• Text for analysis
####

ComfyUI Extension: ComfyUI-Concept-Diffusion

Authored by Junst

Created

Updated

2 stars

ConceptAttention: Diffusion Transformers Learn Highly Interpretable Features for ComfyUI

Custom Nodes (0)

    README

    ComfyUI-Concept-Diffusion

    ComfyUI custom node implementation of ConceptAttention: Diffusion Transformers Learn Highly Interpretable Features.

    This node allows you to generate high-quality saliency maps that precisely locate textual concepts within images using diffusion transformer attention layers.

    Features

    • ConceptAttention Node: Extract concept embeddings from diffusion transformer attention layers
    • Saliency Map Generation: Generate precise saliency maps for textual concepts
    • Zero-shot Segmentation: Perform zero-shot semantic segmentation using concept attention
    • Multi-concept Support: Handle multiple concepts simultaneously
    • Video Support: Works with video generation models (CogVideoX)
    • Visualization Tools: Overlay attention maps on original images
    • Flexible Thresholding: Multiple threshold methods for saliency maps

    Installation

    1. Clone this repository to your ComfyUI custom_nodes folder:

      git clone https://github.com/Junst/ComfyUI-Concept-Diffusion.git
      cd ComfyUI-Concept-Diffusion
      
    2. Install dependencies:

      pip install -r requirements.txt
      
    3. Restart ComfyUI

    Nodes

    ConceptAttentionNode

    Main node for generating concept attention maps from diffusion models.

    Inputs:

    • model: Diffusion model (MODEL)
    • clip: CLIP text encoder (CLIP)
    • image: Input image (IMAGE)
    • concepts: Comma-separated list of concepts (STRING)
    • num_inference_steps: Number of inference steps (INT)
    • seed: Random seed (INT, optional)

    Outputs:

    • concept_maps: Generated concept attention maps (CONCEPT_MAPS)
    • visualized_image: Visualization of all concept maps (IMAGE)

####

• Task item
Continue the README for the ComfyUI ConceptAttention extension from the point where it ends.

####

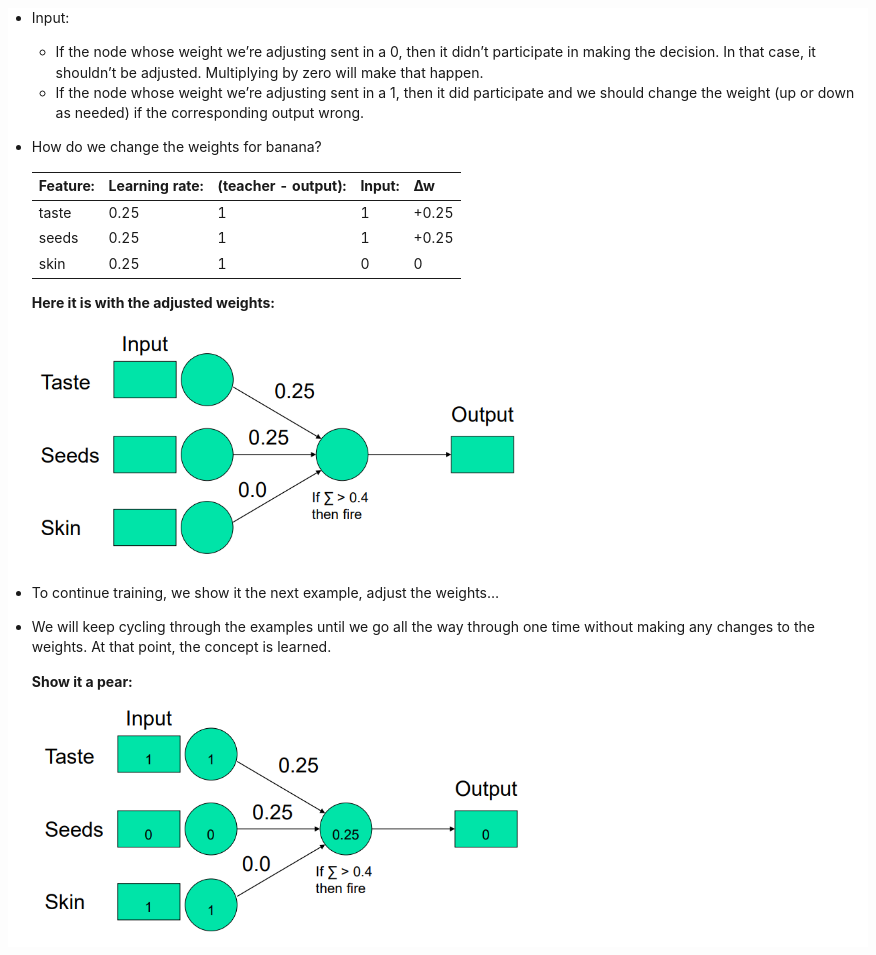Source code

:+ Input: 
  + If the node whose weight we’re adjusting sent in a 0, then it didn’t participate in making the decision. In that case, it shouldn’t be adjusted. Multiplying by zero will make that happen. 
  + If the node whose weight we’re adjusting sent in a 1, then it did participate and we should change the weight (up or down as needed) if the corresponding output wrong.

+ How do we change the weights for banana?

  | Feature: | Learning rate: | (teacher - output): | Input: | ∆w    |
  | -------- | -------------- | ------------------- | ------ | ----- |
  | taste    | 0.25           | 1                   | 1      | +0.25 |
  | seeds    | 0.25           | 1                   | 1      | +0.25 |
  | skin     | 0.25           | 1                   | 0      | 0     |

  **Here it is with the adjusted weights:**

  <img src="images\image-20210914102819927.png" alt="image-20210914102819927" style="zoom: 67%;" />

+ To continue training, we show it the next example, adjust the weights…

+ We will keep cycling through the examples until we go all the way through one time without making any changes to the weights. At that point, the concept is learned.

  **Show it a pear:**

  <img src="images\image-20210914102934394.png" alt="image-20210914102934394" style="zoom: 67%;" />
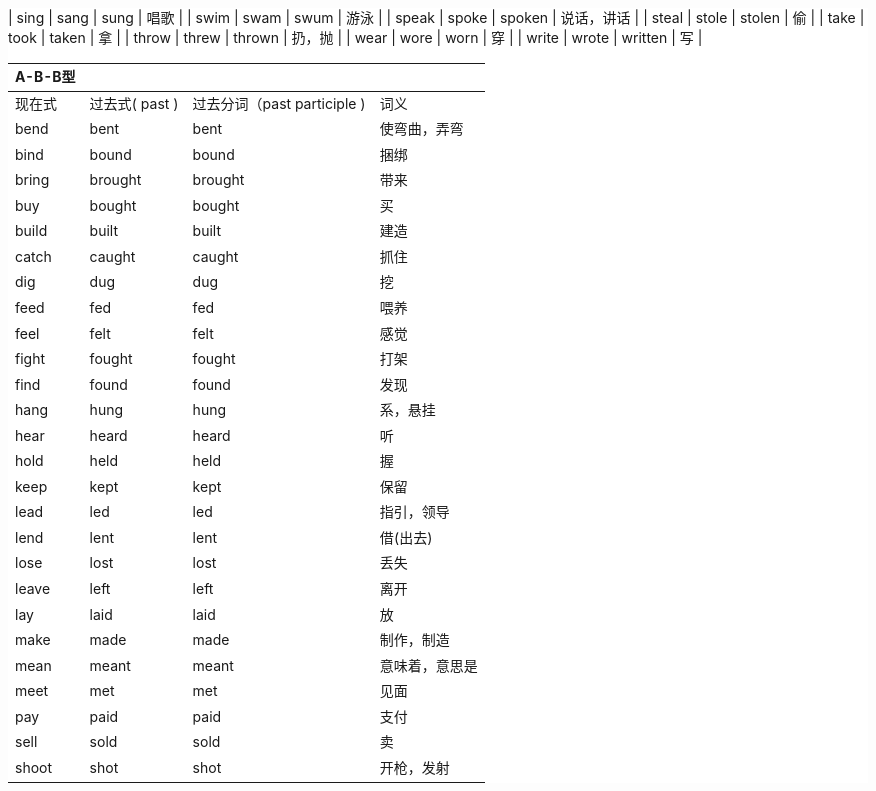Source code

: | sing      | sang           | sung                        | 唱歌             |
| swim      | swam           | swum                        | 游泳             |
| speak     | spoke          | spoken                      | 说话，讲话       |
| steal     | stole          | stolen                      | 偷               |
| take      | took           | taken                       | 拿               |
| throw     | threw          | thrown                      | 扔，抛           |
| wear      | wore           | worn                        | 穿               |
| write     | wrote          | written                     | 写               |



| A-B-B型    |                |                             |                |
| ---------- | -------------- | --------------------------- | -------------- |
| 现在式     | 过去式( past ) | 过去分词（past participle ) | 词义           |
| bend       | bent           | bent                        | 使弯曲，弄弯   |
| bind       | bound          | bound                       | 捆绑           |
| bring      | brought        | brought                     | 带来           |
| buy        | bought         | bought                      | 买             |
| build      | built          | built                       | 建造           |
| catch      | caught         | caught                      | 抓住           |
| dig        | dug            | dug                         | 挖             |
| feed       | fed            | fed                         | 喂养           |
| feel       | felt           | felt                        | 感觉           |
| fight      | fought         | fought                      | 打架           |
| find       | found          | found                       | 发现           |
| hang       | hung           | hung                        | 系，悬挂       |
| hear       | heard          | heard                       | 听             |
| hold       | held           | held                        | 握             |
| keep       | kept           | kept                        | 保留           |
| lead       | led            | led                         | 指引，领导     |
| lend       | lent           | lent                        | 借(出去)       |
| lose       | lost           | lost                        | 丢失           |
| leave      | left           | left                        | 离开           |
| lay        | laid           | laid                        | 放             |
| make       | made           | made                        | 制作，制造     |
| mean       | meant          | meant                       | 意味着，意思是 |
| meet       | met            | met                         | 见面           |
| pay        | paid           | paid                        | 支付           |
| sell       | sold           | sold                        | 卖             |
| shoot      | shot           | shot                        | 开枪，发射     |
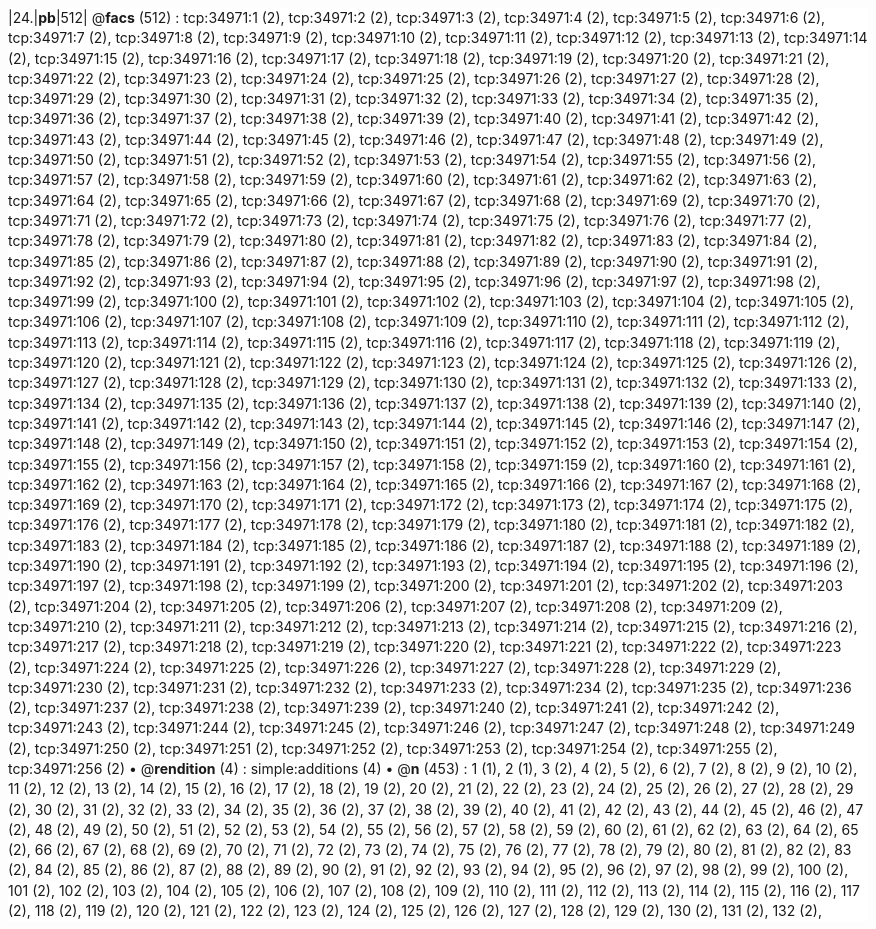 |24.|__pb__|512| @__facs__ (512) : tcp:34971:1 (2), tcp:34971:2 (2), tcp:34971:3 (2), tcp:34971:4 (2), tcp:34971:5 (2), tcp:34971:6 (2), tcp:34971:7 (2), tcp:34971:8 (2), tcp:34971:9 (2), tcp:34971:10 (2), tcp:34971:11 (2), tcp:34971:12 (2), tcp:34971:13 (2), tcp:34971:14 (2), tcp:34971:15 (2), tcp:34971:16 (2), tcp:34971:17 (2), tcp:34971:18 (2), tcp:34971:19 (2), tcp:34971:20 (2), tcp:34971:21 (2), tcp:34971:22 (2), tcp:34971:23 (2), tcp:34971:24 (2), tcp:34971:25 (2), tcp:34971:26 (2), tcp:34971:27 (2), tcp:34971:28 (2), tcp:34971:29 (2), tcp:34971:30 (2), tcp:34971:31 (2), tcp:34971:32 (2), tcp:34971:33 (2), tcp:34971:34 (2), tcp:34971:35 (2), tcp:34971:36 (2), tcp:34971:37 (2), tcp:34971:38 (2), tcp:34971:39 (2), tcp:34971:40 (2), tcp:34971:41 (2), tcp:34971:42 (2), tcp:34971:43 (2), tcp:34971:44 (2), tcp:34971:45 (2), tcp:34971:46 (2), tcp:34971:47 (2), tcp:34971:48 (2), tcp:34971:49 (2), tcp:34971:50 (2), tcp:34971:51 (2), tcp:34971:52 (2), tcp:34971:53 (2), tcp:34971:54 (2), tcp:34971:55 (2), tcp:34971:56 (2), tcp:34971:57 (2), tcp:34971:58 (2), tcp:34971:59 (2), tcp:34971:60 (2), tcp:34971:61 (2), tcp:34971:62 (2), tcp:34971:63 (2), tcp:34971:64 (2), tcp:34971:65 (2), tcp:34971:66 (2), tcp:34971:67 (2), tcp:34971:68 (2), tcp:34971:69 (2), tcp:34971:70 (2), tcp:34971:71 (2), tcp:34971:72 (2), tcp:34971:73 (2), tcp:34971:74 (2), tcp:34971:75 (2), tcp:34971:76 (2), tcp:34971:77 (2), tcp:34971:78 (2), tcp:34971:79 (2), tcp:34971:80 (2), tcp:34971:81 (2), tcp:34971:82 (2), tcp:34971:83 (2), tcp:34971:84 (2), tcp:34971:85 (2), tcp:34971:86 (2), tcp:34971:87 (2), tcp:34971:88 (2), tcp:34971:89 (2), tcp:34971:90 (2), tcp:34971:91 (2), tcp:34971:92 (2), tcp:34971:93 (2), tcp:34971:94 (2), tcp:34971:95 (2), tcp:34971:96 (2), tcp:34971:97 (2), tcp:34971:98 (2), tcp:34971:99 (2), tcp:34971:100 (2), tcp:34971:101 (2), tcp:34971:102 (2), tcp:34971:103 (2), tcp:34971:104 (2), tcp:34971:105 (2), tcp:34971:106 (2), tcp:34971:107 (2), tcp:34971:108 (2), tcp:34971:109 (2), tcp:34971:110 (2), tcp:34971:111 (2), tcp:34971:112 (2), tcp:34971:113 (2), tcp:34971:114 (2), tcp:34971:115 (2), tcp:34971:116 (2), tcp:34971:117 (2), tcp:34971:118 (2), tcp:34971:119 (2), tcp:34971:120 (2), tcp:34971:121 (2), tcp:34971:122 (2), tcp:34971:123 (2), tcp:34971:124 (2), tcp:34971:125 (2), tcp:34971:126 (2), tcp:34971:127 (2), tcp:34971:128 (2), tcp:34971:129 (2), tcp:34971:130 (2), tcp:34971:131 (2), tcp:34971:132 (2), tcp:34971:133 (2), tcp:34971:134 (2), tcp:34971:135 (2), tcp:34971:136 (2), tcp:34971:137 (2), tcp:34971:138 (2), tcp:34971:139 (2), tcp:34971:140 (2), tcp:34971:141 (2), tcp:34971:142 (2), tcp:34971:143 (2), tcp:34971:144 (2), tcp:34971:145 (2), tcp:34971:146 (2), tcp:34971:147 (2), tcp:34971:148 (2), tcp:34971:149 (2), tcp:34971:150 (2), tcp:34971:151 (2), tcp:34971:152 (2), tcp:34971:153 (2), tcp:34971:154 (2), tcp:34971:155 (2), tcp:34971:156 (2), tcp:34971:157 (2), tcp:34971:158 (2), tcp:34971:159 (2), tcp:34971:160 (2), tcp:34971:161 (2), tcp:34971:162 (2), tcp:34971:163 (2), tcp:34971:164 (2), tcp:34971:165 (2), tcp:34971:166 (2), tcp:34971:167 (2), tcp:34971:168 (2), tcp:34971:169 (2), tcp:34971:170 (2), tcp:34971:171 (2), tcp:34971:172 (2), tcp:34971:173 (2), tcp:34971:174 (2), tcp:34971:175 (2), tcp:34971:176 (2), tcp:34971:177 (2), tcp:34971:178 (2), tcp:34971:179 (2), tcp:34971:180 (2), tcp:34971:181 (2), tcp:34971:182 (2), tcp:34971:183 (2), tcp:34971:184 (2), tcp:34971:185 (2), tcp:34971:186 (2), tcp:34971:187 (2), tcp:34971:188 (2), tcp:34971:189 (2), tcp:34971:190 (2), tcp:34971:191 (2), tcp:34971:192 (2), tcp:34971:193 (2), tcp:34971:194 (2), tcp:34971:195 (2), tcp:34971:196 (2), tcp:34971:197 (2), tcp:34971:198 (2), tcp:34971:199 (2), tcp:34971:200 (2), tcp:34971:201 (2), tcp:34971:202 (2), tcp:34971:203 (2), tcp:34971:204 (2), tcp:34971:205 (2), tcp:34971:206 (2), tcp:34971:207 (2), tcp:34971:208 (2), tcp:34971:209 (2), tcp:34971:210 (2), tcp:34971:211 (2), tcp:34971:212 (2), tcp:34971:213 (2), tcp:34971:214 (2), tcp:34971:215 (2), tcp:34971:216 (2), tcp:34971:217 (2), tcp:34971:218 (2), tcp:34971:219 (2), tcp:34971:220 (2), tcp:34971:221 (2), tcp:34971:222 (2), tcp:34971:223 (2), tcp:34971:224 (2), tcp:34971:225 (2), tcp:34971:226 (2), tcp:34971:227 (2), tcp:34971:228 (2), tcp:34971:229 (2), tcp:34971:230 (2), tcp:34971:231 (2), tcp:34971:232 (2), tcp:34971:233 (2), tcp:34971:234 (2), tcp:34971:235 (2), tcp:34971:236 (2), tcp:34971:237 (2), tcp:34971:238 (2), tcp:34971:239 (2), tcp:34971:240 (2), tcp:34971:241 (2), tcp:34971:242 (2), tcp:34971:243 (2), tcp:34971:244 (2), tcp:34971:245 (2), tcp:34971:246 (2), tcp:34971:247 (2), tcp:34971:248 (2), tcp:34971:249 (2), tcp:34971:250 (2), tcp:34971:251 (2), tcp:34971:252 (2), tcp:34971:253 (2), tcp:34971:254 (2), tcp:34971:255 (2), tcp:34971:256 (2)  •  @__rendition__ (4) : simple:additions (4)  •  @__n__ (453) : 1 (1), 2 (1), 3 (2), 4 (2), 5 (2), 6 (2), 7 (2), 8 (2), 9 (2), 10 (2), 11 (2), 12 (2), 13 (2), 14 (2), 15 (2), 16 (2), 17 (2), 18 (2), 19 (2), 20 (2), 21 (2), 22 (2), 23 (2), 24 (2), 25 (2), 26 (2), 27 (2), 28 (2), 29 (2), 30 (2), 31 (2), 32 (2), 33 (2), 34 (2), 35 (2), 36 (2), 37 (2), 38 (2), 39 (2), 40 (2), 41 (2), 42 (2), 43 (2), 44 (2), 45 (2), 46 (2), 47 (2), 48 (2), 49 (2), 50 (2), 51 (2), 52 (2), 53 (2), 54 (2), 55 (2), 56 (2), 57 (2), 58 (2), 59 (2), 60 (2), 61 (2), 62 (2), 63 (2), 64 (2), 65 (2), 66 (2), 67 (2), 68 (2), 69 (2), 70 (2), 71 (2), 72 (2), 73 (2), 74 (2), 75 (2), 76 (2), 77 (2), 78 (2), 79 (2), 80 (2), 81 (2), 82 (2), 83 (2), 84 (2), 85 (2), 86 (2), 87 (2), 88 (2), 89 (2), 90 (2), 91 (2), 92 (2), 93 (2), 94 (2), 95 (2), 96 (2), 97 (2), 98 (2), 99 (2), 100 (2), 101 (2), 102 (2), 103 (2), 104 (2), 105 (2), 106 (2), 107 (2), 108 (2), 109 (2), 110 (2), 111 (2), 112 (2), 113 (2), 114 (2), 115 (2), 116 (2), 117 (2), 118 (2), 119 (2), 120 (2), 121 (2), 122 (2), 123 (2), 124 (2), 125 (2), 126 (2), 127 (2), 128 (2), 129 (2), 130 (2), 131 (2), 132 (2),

####

• Result of this task
    ConceptSaliencyMapNode

    Extract individual concept saliency maps and convert to masks.

    Inputs:

    • concept_maps: Concept attention maps (CONCEPT_MAPS)
    • concept_name: Name of concept to extract (STRING)
    • threshold: Threshold for mask generation (FLOAT)

    Outputs:

    • mask: Binary mask for the concept (MASK)
    • saliency_image: Saliency map visualization (IMAGE)

    ConceptSegmentationNode

    Perform zero-shot semantic segmentation using concept attention.

    Inputs:

    • concept_maps: Concept attention maps (CONCEPT_MAPS)
    • image: Original image (IMAGE)
    • concepts: List of concepts for segmentation (STRING)

    Outputs:

    • segmentation_mask: Segmentation mask (MASK)
    • segmented_image: Colored segmentation result (IMAGE)

    ConceptAttentionVisualizerNode

    Visualize concept attention maps overlaid on the original image.

    Inputs:

    • concept_maps: Concept attention maps (CONCEPT_MAPS)
    • image: Original image (IMAGE)
    • overlay_alpha: Transparency of overlay (FLOAT)

    Outputs:

    • visualized_image: Image with attention overlay (IMAGE)

    Usage Example

    1. Load an image using LoadImage node
    2. Load a diffusion model (Flux, SD3, etc.) using CheckpointLoaderSimple
    3. Connect the model, CLIP, and image to ConceptAttentionNode
    4. Specify concepts like "person, car, tree, sky, building"
    5. Use ConceptSaliencyMapNode to extract specific concept maps
    6. Use ConceptSegmentationNode for zero-shot segmentation
    7. Use ConceptAttentionVisualizerNode for visualization
    8. Save results using SaveImage nodes

    Example Workflow

    See example_workflow.json for a complete ComfyUI workflow example.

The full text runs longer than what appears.